TO-DO ITEM:
Here is a set of records. Copy them all exactly.

DATA FOR REVIEW:

- Opening Delimiter -

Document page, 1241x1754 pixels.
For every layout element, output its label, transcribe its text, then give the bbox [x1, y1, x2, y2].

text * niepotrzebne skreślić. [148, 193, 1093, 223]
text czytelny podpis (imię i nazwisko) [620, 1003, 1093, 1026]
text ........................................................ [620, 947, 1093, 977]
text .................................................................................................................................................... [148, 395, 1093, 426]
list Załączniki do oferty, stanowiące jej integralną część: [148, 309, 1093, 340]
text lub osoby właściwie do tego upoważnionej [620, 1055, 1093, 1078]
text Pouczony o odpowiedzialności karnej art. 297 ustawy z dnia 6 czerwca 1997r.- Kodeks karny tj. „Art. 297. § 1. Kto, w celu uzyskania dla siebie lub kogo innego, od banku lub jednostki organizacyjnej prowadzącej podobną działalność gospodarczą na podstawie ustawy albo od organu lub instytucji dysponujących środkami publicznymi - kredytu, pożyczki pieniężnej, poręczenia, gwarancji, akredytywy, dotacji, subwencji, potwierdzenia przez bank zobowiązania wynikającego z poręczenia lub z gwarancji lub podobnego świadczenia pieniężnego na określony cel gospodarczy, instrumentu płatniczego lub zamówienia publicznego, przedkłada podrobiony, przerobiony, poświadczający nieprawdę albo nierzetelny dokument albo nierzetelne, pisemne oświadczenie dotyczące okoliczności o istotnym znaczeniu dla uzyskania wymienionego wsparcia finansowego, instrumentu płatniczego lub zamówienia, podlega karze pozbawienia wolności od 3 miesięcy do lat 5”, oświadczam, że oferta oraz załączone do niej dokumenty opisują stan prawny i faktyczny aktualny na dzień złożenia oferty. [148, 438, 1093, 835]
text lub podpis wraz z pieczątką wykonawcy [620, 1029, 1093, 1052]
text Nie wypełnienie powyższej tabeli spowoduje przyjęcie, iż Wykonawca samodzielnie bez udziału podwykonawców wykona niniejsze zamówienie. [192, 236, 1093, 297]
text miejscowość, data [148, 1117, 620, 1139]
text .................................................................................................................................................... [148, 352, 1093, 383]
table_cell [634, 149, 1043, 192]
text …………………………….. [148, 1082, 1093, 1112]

- Closing Delimiter -

SOLVED PROBLEM:
Document page, 1241x1754 pixels.
For every layout element, output its label, transcribe its text, then give the bbox [x1, y1, x2, y2].

text * niepotrzebne skreślić. [148, 193, 1093, 223]
text czytelny podpis (imię i nazwisko) [620, 1003, 1093, 1026]
text ........................................................ [620, 947, 1093, 977]
text .................................................................................................................................................... [148, 395, 1093, 426]
list Załączniki do oferty, stanowiące jej integralną część: [148, 309, 1093, 340]
text lub osoby właściwie do tego upoważnionej [620, 1055, 1093, 1078]
text Pouczony o odpowiedzialności karnej art. 297 ustawy z dnia 6 czerwca 1997r.- Kodeks karny tj. „Art. 297. § 1. Kto, w celu uzyskania dla siebie lub kogo innego, od banku lub jednostki organizacyjnej prowadzącej podobną działalność gospodarczą na podstawie ustawy albo od organu lub instytucji dysponujących środkami publicznymi - kredytu, pożyczki pieniężnej, poręczenia, gwarancji, akredytywy, dotacji, subwencji, potwierdzenia przez bank zobowiązania wynikającego z poręczenia lub z gwarancji lub podobnego świadczenia pieniężnego na określony cel gospodarczy, instrumentu płatniczego lub zamówienia publicznego, przedkłada podrobiony, przerobiony, poświadczający nieprawdę albo nierzetelny dokument albo nierzetelne, pisemne oświadczenie dotyczące okoliczności o istotnym znaczeniu dla uzyskania wymienionego wsparcia finansowego, instrumentu płatniczego lub zamówienia, podlega karze pozbawienia wolności od 3 miesięcy do lat 5”, oświadczam, że oferta oraz załączone do niej dokumenty opisują stan prawny i faktyczny aktualny na dzień złożenia oferty. [148, 438, 1093, 835]
text lub podpis wraz z pieczątką wykonawcy [620, 1029, 1093, 1052]
text Nie wypełnienie powyższej tabeli spowoduje przyjęcie, iż Wykonawca samodzielnie bez udziału podwykonawców wykona niniejsze zamówienie. [192, 236, 1093, 297]
text miejscowość, data [148, 1117, 620, 1139]
text .................................................................................................................................................... [148, 352, 1093, 383]
table_cell [634, 149, 1043, 192]
text …………………………….. [148, 1082, 1093, 1112]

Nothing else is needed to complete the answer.